Miller is of the same mold as Roy Cohen, Trump's mentor, and is equally the personification of evil.
As for Trump, he has no grounding in the democratic principles and institutions that have made our democracy great. He only knows the rough and tumble world of dirty real estate dealings ,and of ripping off creditors and business adversaries. It's not surprising that William T. Kelly, Trump's professor at Penn's prestigious Wharton School of Business and Finance, which Trump's daddy got him into from Fordham University, said: of him: "Donald Trump was the dumbest goddamn student I ever had".
Trump grew up like as spoiled brat and never developed an intellect or vocabulary beyond the 4th grade. He himself has made a pact with the devil-the dark far right Heritage Society, which spoon feeds him the political positions they want him to take and helps him amass the contrbutions from the billionaires who stand to gain from the policies and advocacies that the Heritage Society feeds to him. In short, the Heritage Society provides the brains; Trump provides the mouth.
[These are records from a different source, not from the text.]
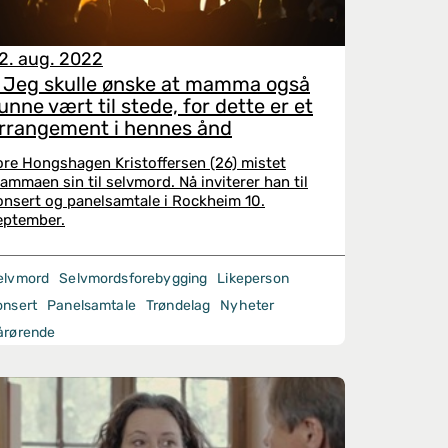
2. aug. 2022
 Jeg skulle ønske at mamma også
unne vært til stede, for dette er et
rrangement i hennes ånd
ore Hongshagen Kristoffersen (26) mistet
ammaen sin til selvmord. Nå inviterer han til
onsert og panelsamtale i Rockheim 10.
eptember.
elvmord
Selvmordsforebygging
Likeperson
onsert
Panelsamtale
Trøndelag
Nyheter
årørende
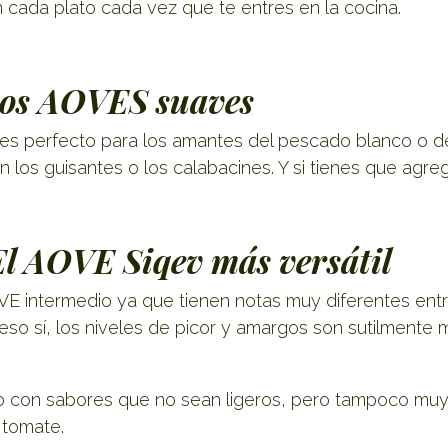
 cada plato cada vez que te entres en la cocina.
Los AOVES suaves
es perfecto para los amantes del pescado blanco o de 
los guisantes o los calabacines. Y si tienes que agreg
El AOVE Siqev más versátil
OVE intermedio ya que tienen notas muy diferentes ent
 eso sí, los niveles de picor y amargos son sutilmente
 con sabores que no sean ligeros, pero tampoco muy 
 tomate.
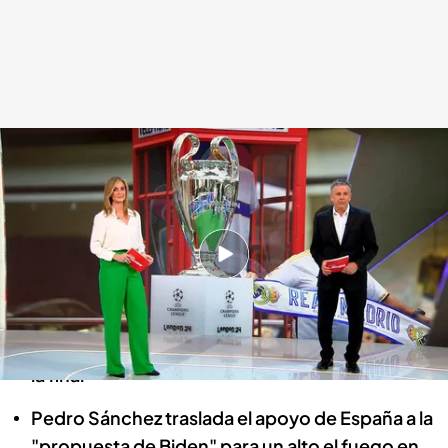
Las noticias, de la mano de Roberto Arce y Marta Reyero
.
Noticias Cuatro
Redacción digital Noticias Cuatro
02 JUN 2024 - 10:47h.
El Real Madrid aspira a su decimoquinta Copa
de Europa
Los madridistas abarrotan el Bernabéu para ver
la final
Pedro Sánchez traslada el apoyo de España a la
"propuesta de Biden" para un alto el fuego en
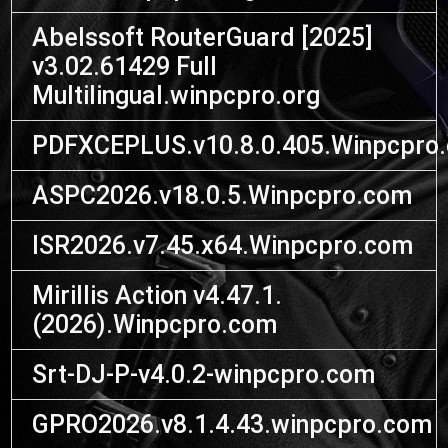
Abelssoft RouterGuard [2025]
v3.02.61429 Full
Multilingual.winpcpro.org
PDFXCEPLUS.v10.8.0.405.Winpcpro
ASPC2026.v18.0.5.Winpcpro.com
ISR2026.v7.45.x64.Winpcpro.com
Mirillis Action v4.47.1.
(2026).Winpcpro.com
Srt-DJ-P-v4.0.2-winpcpro.com
GPRO2026.v8.1.4.43.winpcpro.com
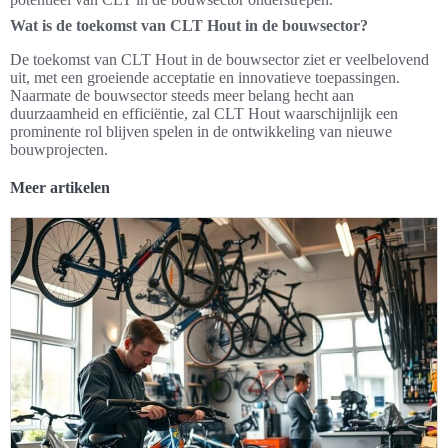
Wat is de toekomst van CLT Hout in de bouwsector?
De toekomst van CLT Hout in de bouwsector ziet er veelbelovend
uit, met een groeiende acceptatie en innovatieve toepassingen.
Naarmate de bouwsector steeds meer belang hecht aan
duurzaamheid en efficiëntie, zal CLT Hout waarschijnlijk een
prominente rol blijven spelen in de ontwikkeling van nieuwe
bouwprojecten.
Meer artikelen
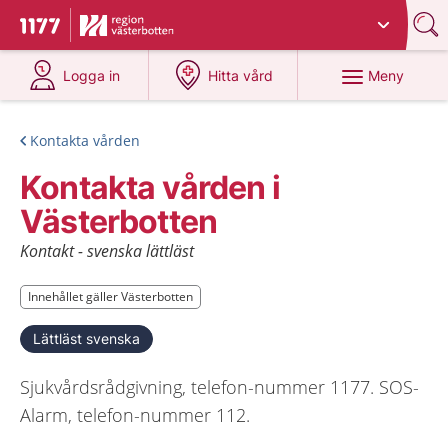
Du har valt region
Västerbotten
.
Till startsidan för 1177
på 1177.se
på 1177.se
Meny
Logga in
Hitta vård
Kontakta vården
Kontakta vården i
Västerbotten
Kontakt - svenska lättläst
Innehållet gäller Västerbotten
Innehållet gäller Västerbotten
Lättläst svenska
Sjukvårdsrådgivning, telefon-nummer 1177. SOS-
Alarm, telefon-nummer 112.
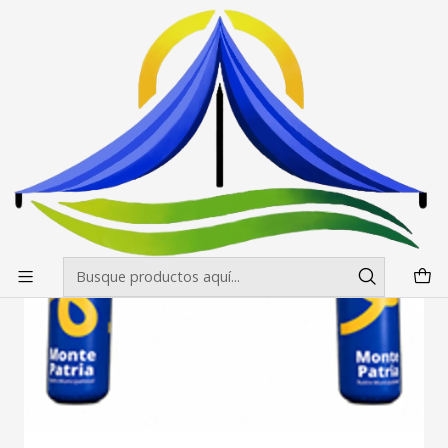
Envíos gratis desde $500.000 en Santiago
Leer más
Inicio
Fotos
Arco Meta Inflable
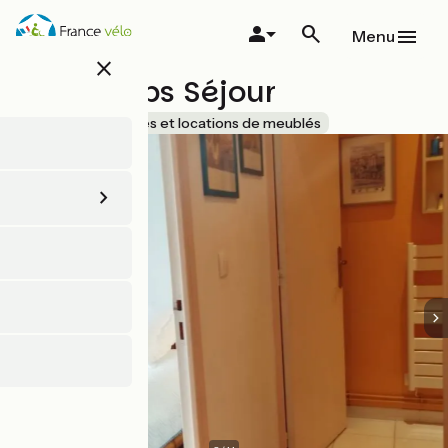
Aller
au
Menu
contenu
close
principal
Gîte Doubs Séjour
Accueil Vélo
Gîtes et locations de meublés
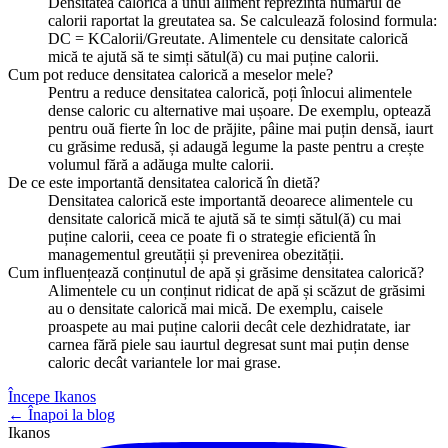
Densitatea calorică a unui aliment reprezintă numărul de
calorii raportat la greutatea sa. Se calculează folosind formula:
DC = KCalorii/Greutate. Alimentele cu densitate calorică
mică te ajută să te simți sătul(ă) cu mai puține calorii.
Cum pot reduce densitatea calorică a meselor mele?
Pentru a reduce densitatea calorică, poți înlocui alimentele
dense caloric cu alternative mai ușoare. De exemplu, optează
pentru ouă fierte în loc de prăjite, pâine mai puțin densă, iaurt
cu grăsime redusă, și adaugă legume la paste pentru a crește
volumul fără a adăuga multe calorii.
De ce este importantă densitatea calorică în dietă?
Densitatea calorică este importantă deoarece alimentele cu
densitate calorică mică te ajută să te simți sătul(ă) cu mai
puține calorii, ceea ce poate fi o strategie eficientă în
managementul greutății și prevenirea obezității.
Cum influențează conținutul de apă și grăsime densitatea calorică?
Alimentele cu un conținut ridicat de apă și scăzut de grăsimi
au o densitate calorică mai mică. De exemplu, caisele
proaspete au mai puține calorii decât cele dezhidratate, iar
carnea fără piele sau iaurtul degresat sunt mai puțin dense
caloric decât variantele lor mai grase.
Începe Ikanos
← Înapoi la blog
Ikanos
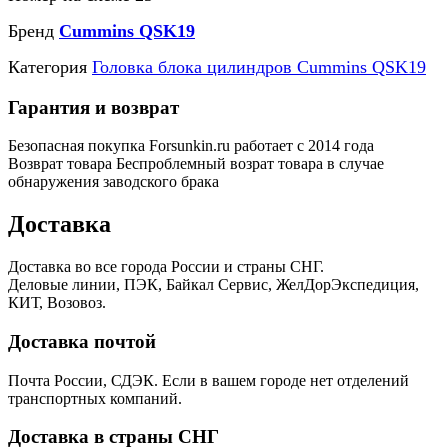
Бренд
Cummins QSK19
Категория
Головка блока цилиндров Cummins QSK19
Гарантия и возврат
Безопасная покупка
Forsunkin.ru работает с 2014 года
Возврат товара
Беспроблемный возрат товара в случае
обнаружения заводского брака
Доставка
Доставка во все города России и страны СНГ.
Деловые линии, ПЭК, Байкал Сервис, ЖелДорЭкспедиция,
КИТ, Возовоз.
Доставка почтой
Почта России, СДЭК. Если в вашем городе нет отделений
транспортных компаний.
Доставка в страны СНГ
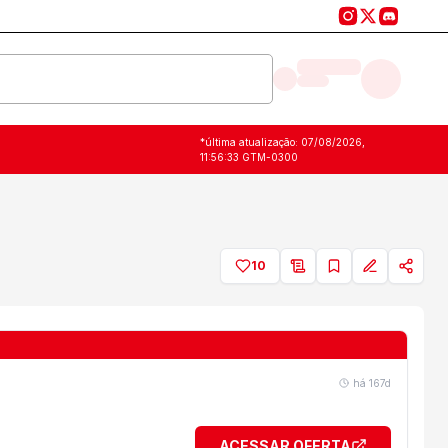
*última atualização:
07/08/2026,
11:56:33
GTM-0300
10
há
167d
ACESSAR OFERTA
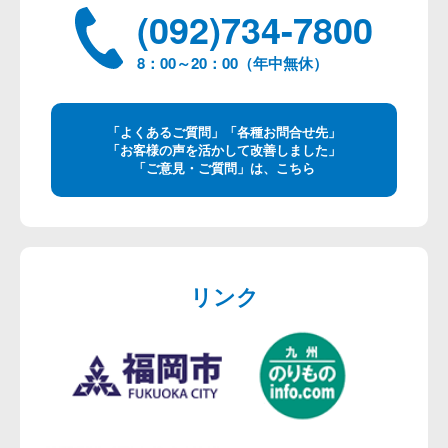
(092)734-7800
8：00～20：00（年中無休）
「よくあるご質問」「各種お問合せ先」
「お客様の声を活かして改善しました」
「ご意見・ご質問」は、こちら
リンク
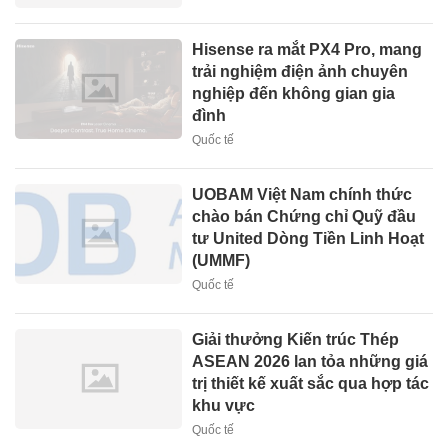
Hisense ra mắt PX4 Pro, mang
trải nghiệm điện ảnh chuyên
nghiệp đến không gian gia
đình
Quốc tế
UOBAM Việt Nam chính thức
chào bán Chứng chỉ Quỹ đầu
tư United Dòng Tiền Linh Hoạt
(UMMF)
Quốc tế
Giải thưởng Kiến trúc Thép
ASEAN 2026 lan tỏa những giá
trị thiết kế xuất sắc qua hợp tác
khu vực
Quốc tế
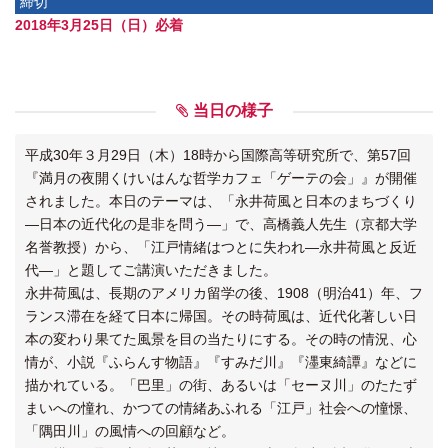
締切
2018年3月25日（日）必着
当日の様子
平成30年３月29日（木）18時から国際高等研究所で、第57回
『満月の夜開くけいはんな哲学カフェ「ゲーテの会」』が開催
されました。本日のテーマは、「永井荷風と日本のまちづくり
―日本の近代化の是非を問う―」で、高橋義人先生（京都大学
名誉教授）から、「江戸情緒はつとに失われ―永井荷風と反近
代―」と題してご講演いただきました。
永井荷風は、長期のアメリカ留学の後、1908（明治41）年、フ
ランス滞在を経て日本に帰国。その時荷風は、近代化著しい日
本の変わり果てた風景を目の当たりにする。その時の情況、心
情が、小説『ふらんす物語』『すみだ川』『濹東綺譚』などに
描かれている。「巴里」の街、あるいは「セーヌ川」のたたず
まいへの憧れ、かつての情緒あふれる「江戸」社会への憧憬、
「隅田川」の風情への回顧など。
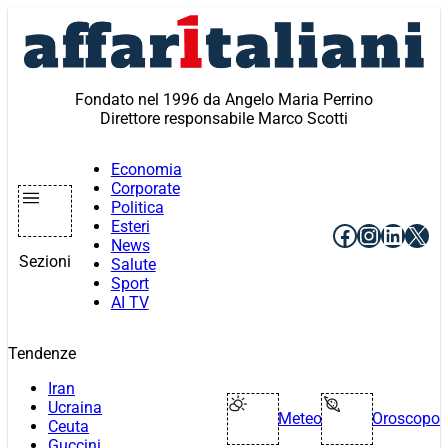
Vai
al
contenuto
Fondato nel 1996 da Angelo Maria Perrino
Direttore responsabile Marco Scotti
Economia
Corporate
Politica
Esteri
Facebook
Instagr
Linke
X
News
Sezioni
Salute
Sport
AI TV
Tendenze
Iran
Ucraina
Meteo
Oroscopo
Ceuta
Guccini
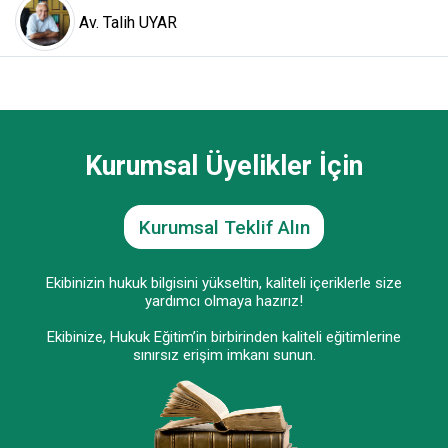
Av. Talih UYAR
Kurumsal Üyelikler İçin
Kurumsal Teklif Alın
Ekibinizin hukuk bilgisini yükseltin, kaliteli içeriklerle size
yardımcı olmaya hazırız!
Ekibinize, Hukuk Eğitim’in birbirinden kaliteli eğitimlerine
sınırsız erişim imkanı sunun.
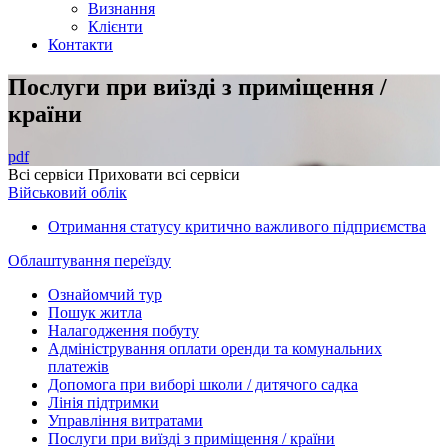
Визнання
Клієнти
Контакти
Послуги при виїзді з приміщення /
країни
pdf
Всі сервіси
Приховати всі сервіси
Військовий облік
Отримання статусу критично важливого підприємства
Облаштування переїзду
Ознайомчий тур
Пошук житла
Налагодження побуту
Адміністрування оплати оренди та комунальних
платежів
Допомога при виборі школи / дитячого садка
Лінія підтримки
Управління витратами
Послуги при виїзді з приміщення / країни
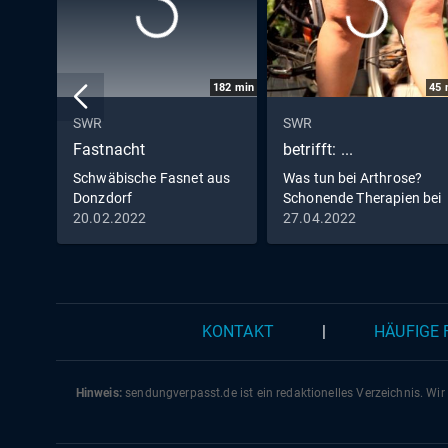
182
min
45
SWR
SWR
Fastnacht
betrifft: ...
Schwäbische Fasnet aus
Was tun bei Arthrose?
Donzdorf
Schonende Therapien bei
Gelenkverschleiß
20.02.2022
27.04.2022
KONTAKT
|
HÄUFIGE
Hinweis:
sendungverpasst.
de
ist ein redaktionelles Verzeichnis. Wir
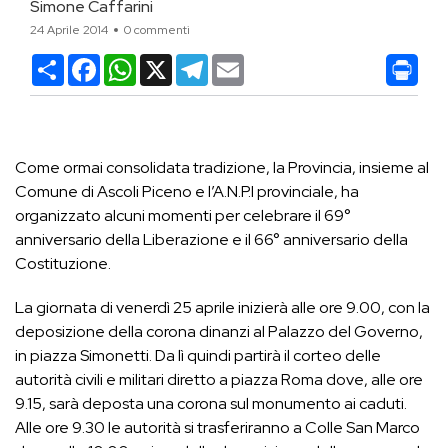
Simone Caffarini
24 Aprile 2014
0 commenti
Condividi
Facebook
WhatsApp
X
Telegram
Email
Come ormai consolidata tradizione, la Provincia, insieme al
Comune di Ascoli Piceno e l’A.N.P.I provinciale, ha
organizzato alcuni momenti per celebrare il 69°
anniversario della Liberazione e il 66° anniversario della
Costituzione.
La giornata di venerdì 25 aprile inizierà alle ore 9.00, con la
deposizione della corona dinanzi al Palazzo del Governo,
in piazza Simonetti. Da lì quindi partirà il corteo delle
autorità civili e militari diretto a piazza Roma dove, alle ore
9.15, sarà deposta una corona sul monumento ai caduti.
Alle ore 9.30 le autorità si trasferiranno a Colle San Marco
Trump's biggest problem is when he has to think for himself, such as his midnight spewings and spontaneous outbursts on his Truth Social Account throughout the night, only to wake up tevery moring to have to spend the day back peddling off his spontaneously visceral outbursts which his menagerie of misfits,sycophants and court jesters have to extricate him from during the day.
He's as close as the U.S. has even come to having a totally loose and unpredictable canon in the White House. While his outbursts and antics on "The Apprentice" gained him wide popularity as a big-mouth blowhard with the brain of an eight-year old, his handlers learned how to parlay this fool into a cult leader whose entertainment value and scripted extremist positions could catapult him into the White House.
Perhaps this period in American history will become known as the time when our country lost its mind and jumped the guardrails.